Some more interesting data…

I tried setting multifunction to on, with and without the ROM I dumped from the card. In both cases it did the same thing, maxing out the CPU and going to a black screen. However…

Windows started up the boot repair screen, so it at least knows it can’t boot with the card inserted, as long as both the ROM and multifunction=on are specified. With the driver that comes with Windows, the card does eventually get detected. This is beginning to look like a Radeon driver problem.

1 Like

And it’s… sort of fixed, I guess. After finding this thread on Reddit, I found out that the latest Adrenaline drivers require that you use the Q35 option instead of the i440FX option for the chipset of the virtual machine. Now it appears to be running…

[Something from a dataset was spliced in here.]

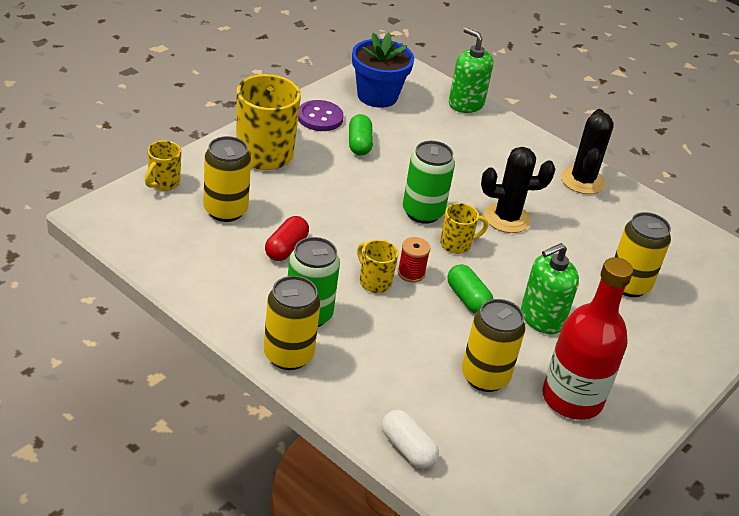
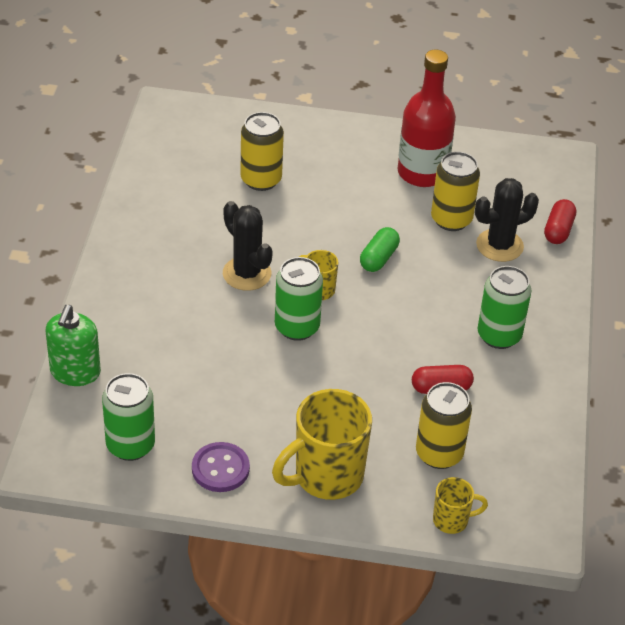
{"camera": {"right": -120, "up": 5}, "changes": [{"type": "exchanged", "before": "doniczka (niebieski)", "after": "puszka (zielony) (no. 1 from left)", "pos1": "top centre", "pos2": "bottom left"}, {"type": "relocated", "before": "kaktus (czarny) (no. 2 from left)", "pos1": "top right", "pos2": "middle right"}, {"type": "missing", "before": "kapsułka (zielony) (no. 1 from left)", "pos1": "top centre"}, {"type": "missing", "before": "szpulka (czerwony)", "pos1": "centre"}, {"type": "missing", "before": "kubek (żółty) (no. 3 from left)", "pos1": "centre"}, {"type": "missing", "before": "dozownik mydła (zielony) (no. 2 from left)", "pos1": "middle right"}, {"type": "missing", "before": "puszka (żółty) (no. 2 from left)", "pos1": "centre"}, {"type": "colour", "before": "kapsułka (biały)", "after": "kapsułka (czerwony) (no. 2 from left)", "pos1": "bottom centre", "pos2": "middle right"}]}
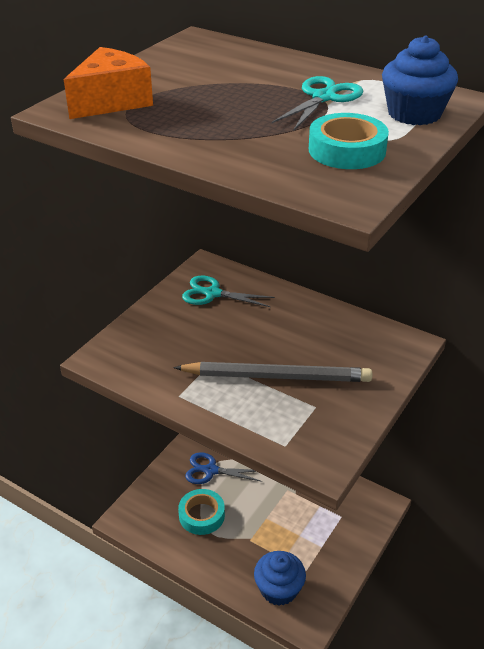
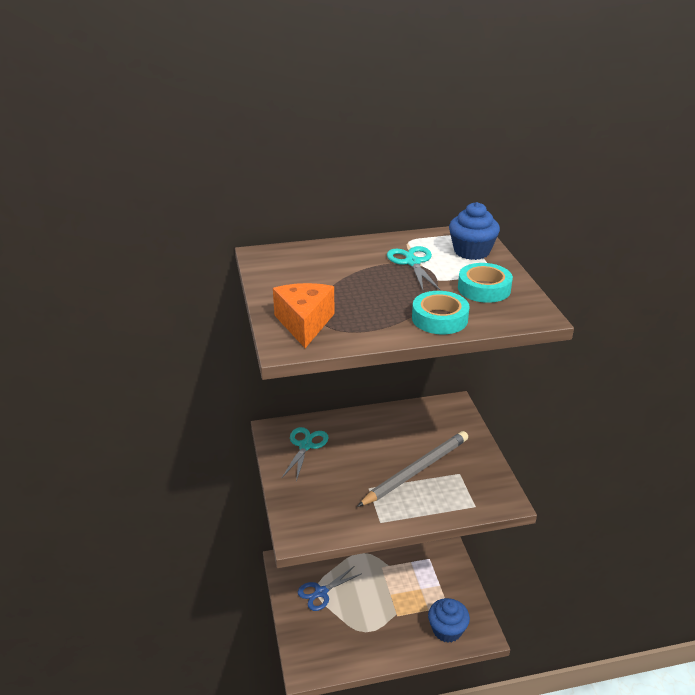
{"camera": {"right": -45, "up": -5}, "changes": [{"type": "spun", "before": "nożyczki (turkusowy) (no. 1 from left)", "pos1": "centre", "pos2": "centre", "turn": 135}, {"type": "relocated", "before": "taśma klejąca (turkusowy) (no. 1 from left)", "pos1": "bottom centre", "pos2": "centre"}]}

But there’s a second problem. It only works with one monitor. Windows detects two monitors (both plugged into the alternate card), but it only displays on one of them. Suggestions?

1 Like

Managed to somehow get the second monitor working. I’m not quite sure what the magic was…

1 Like

Maybe it only works with hot plug, and not at boot. Remember the EFI takes over the card for display mode setting at boot.